Spray paint being very unpredictable it inevitably lead Lefort to a number of discoveries. As it dries quickly Lefort had to work quickly and this sense of urgency and excitement flows through the work. The rush the artist had working within a new space, under a tight timeline and, experimenting with new materials is palpable. Walking within the installation one is taken by a strong feeling of exuberance and excitement for the unknown.

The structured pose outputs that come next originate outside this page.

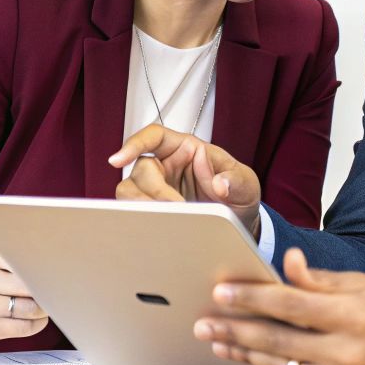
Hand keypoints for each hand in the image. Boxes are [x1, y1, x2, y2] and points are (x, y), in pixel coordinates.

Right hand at [0, 242, 48, 340]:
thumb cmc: (1, 276)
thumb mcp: (6, 257)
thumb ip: (26, 256)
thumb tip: (57, 266)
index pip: (23, 258)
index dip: (42, 266)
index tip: (52, 269)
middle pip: (28, 285)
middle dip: (46, 290)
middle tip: (54, 290)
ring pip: (29, 308)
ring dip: (44, 309)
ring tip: (46, 305)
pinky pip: (24, 327)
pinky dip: (38, 324)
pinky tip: (39, 318)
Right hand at [107, 124, 262, 236]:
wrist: (239, 222)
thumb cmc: (238, 193)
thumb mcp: (246, 183)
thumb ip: (235, 180)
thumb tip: (219, 183)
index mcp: (187, 148)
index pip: (154, 137)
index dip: (134, 144)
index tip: (118, 159)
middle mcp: (167, 165)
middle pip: (141, 168)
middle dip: (154, 190)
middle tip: (174, 206)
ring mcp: (159, 187)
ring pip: (131, 191)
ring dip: (142, 205)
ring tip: (164, 219)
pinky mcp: (155, 209)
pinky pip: (136, 212)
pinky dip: (142, 219)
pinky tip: (156, 228)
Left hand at [193, 249, 364, 364]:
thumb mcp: (364, 285)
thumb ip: (320, 279)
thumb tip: (286, 262)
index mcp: (353, 316)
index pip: (290, 305)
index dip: (251, 298)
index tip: (221, 293)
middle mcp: (348, 355)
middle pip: (276, 341)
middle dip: (234, 330)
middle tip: (204, 324)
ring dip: (245, 355)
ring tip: (219, 342)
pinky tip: (255, 360)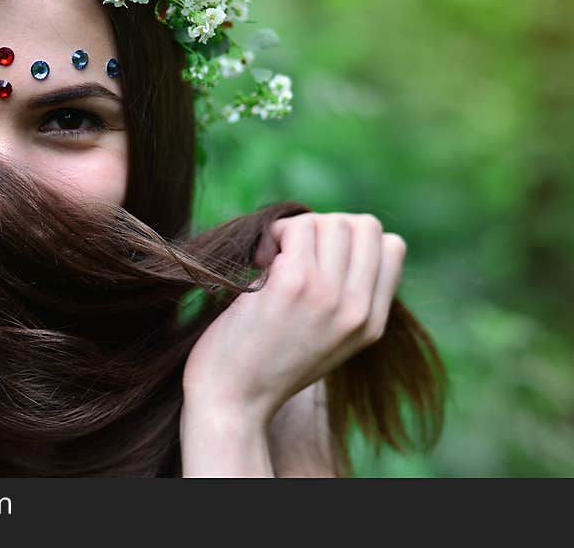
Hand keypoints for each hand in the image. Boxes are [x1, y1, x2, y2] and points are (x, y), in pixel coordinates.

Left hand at [182, 212, 406, 428]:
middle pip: (364, 226)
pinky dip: (275, 234)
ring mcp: (329, 296)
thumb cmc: (265, 365)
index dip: (350, 240)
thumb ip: (345, 300)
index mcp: (371, 324)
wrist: (232, 402)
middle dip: (325, 227)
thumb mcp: (327, 340)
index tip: (317, 260)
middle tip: (292, 255)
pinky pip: (297, 228)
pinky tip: (258, 262)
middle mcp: (358, 310)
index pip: (391, 247)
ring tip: (272, 259)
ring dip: (296, 230)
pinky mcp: (294, 285)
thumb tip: (340, 238)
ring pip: (331, 221)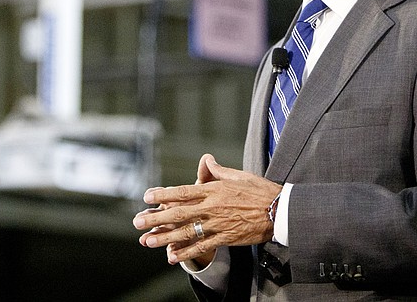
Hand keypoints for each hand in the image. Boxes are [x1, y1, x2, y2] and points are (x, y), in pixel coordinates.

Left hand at [132, 154, 281, 264]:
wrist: (279, 209)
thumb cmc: (259, 190)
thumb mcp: (237, 175)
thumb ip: (217, 171)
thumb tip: (207, 160)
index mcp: (213, 189)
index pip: (182, 192)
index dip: (163, 194)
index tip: (147, 196)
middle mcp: (212, 206)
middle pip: (178, 213)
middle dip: (156, 218)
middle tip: (137, 222)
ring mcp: (218, 223)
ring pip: (187, 231)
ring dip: (165, 237)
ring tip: (147, 241)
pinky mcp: (225, 238)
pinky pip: (202, 246)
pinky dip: (186, 252)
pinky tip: (172, 256)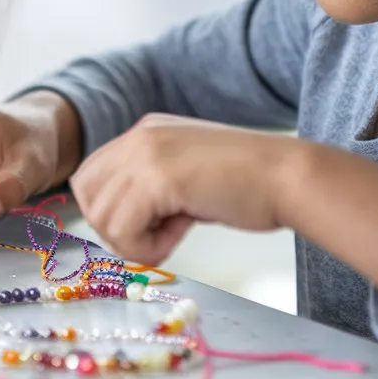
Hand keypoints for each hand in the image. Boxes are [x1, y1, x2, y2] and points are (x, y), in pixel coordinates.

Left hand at [70, 114, 294, 265]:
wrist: (290, 177)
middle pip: (87, 197)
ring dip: (135, 241)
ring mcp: (146, 153)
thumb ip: (149, 185)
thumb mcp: (186, 174)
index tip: (150, 222)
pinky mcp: (158, 179)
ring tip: (175, 232)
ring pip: (102, 218)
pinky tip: (182, 233)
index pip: (90, 177)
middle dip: (116, 228)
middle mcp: (139, 136)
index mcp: (145, 131)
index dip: (111, 212)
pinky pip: (124, 231)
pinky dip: (149, 247)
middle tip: (159, 233)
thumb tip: (114, 221)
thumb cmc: (249, 185)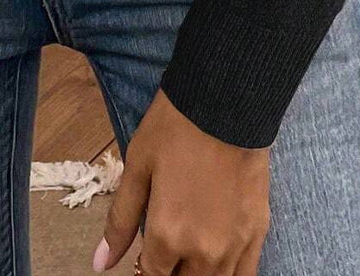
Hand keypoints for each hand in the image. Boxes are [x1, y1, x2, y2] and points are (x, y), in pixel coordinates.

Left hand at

As she started working directly on the walls forms started to evolve, letting the walls, ceiling and floor speak to her through their various imperfections, a narrative began to develop and her gestures of paint sprays and smears flip-flopped between contained and uncontained spaces. As with her octagonal shapes, Lefort chose to contain her gestures within a precise area by masking out a space via painters tape. With her cunning play of colour, light and shadow along with the hard edges these octagonal shapes seem to jump out from the wall, standing out like monoliths hovering over the viewer. Then we have the bubblegum pink blob that feels as though it is piercing through the wall and into the space, exploding out toward the viewer. She has a unique ability to use her painting and sculptural components to subtly reconfigure and reorient the space in which it inhabits.

There is a performative sensibility to Lefort’s intervention that makes it feel still in-process. That possibly at any moment the artist will walk in and pick up one of those bricks and place it on the top of the column or, possibly to continue its dismantling. We are made aware that what we are witnessing is not fixed, in a constant state of flux. Evoking a fearsome ephemerality especially given the eventual destruction of the work. This installation will inevitably be dismantled and painted over once the exhibition has run its course.

Lefort has truly taken possession of the gallery’s exhibition space and temporarily transformed the white cube into another world. With this installation we are given a universe where she is truly mistress, here within la GNO we are immersed within an imaginary world of Lefort’s making. Giving the viewer over to a liminal, hyperactive, convulsive abstract dreamscape. Her process conveys a deep curiosity and playfulness that motivates a constant experimentation with form, colour and space. An artist who, combining solid swaths of colour and extravagant splashes, toys with perception and depth, constantly questioning how much visual activity the eye can register while remaining within its comfort zone, an ongoing play between chaos and order.